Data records
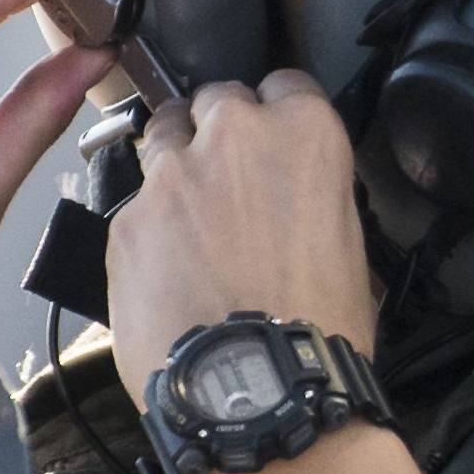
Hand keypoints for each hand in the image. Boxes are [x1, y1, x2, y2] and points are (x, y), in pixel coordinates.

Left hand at [106, 71, 376, 411]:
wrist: (257, 391)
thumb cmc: (320, 326)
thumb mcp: (348, 239)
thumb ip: (315, 190)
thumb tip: (295, 193)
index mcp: (303, 133)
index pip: (285, 82)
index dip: (280, 111)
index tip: (276, 133)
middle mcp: (233, 136)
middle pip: (215, 97)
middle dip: (220, 127)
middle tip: (231, 175)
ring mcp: (170, 176)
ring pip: (162, 136)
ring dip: (175, 160)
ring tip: (188, 212)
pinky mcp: (124, 222)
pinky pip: (134, 206)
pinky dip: (148, 227)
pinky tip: (166, 270)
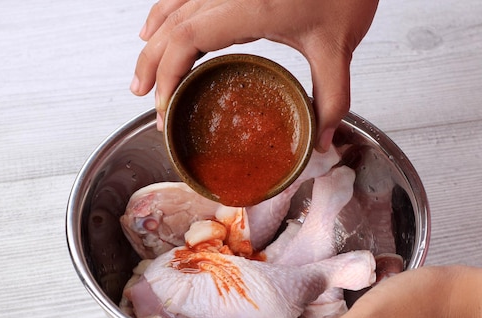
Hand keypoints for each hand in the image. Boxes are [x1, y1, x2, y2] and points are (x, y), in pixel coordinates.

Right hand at [131, 0, 378, 149]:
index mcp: (249, 6)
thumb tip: (322, 140)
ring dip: (152, 42)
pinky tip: (154, 29)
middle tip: (143, 98)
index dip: (167, 74)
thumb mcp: (339, 47)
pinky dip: (163, 14)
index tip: (165, 106)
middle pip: (171, 26)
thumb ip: (331, 99)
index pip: (187, 39)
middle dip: (151, 65)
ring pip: (172, 9)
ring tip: (143, 75)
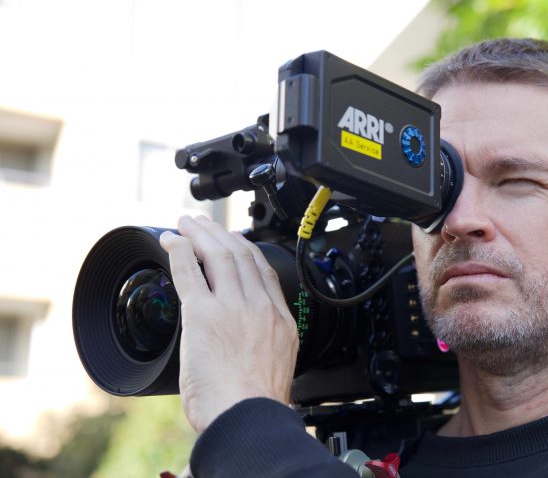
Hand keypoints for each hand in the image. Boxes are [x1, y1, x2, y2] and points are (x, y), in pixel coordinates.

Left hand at [159, 215, 297, 432]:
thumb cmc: (256, 407)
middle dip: (220, 234)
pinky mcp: (204, 314)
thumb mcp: (274, 371)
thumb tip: (245, 353)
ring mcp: (233, 307)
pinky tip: (171, 242)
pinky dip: (179, 252)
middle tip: (204, 224)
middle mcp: (260, 308)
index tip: (235, 241)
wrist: (248, 417)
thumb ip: (261, 350)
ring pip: (218, 255)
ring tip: (186, 225)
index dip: (247, 250)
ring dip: (199, 235)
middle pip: (241, 255)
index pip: (264, 272)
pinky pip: (189, 272)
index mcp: (281, 322)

__REQUIRED ACTION__
Lines in the records above that carry the word "pinky" are to be located and copied.

__ANSWER FOR THIS EXERCISE__
pinky mcp: (124, 222)
pinky pip: (134, 206)
pinky dip: (148, 227)
pinky tip: (166, 270)
pinky tip: (154, 29)
pinky dip: (163, 14)
pinky mcp: (204, 314)
pinky tip: (171, 242)
pinky dip: (179, 252)
pinky pip: (189, 272)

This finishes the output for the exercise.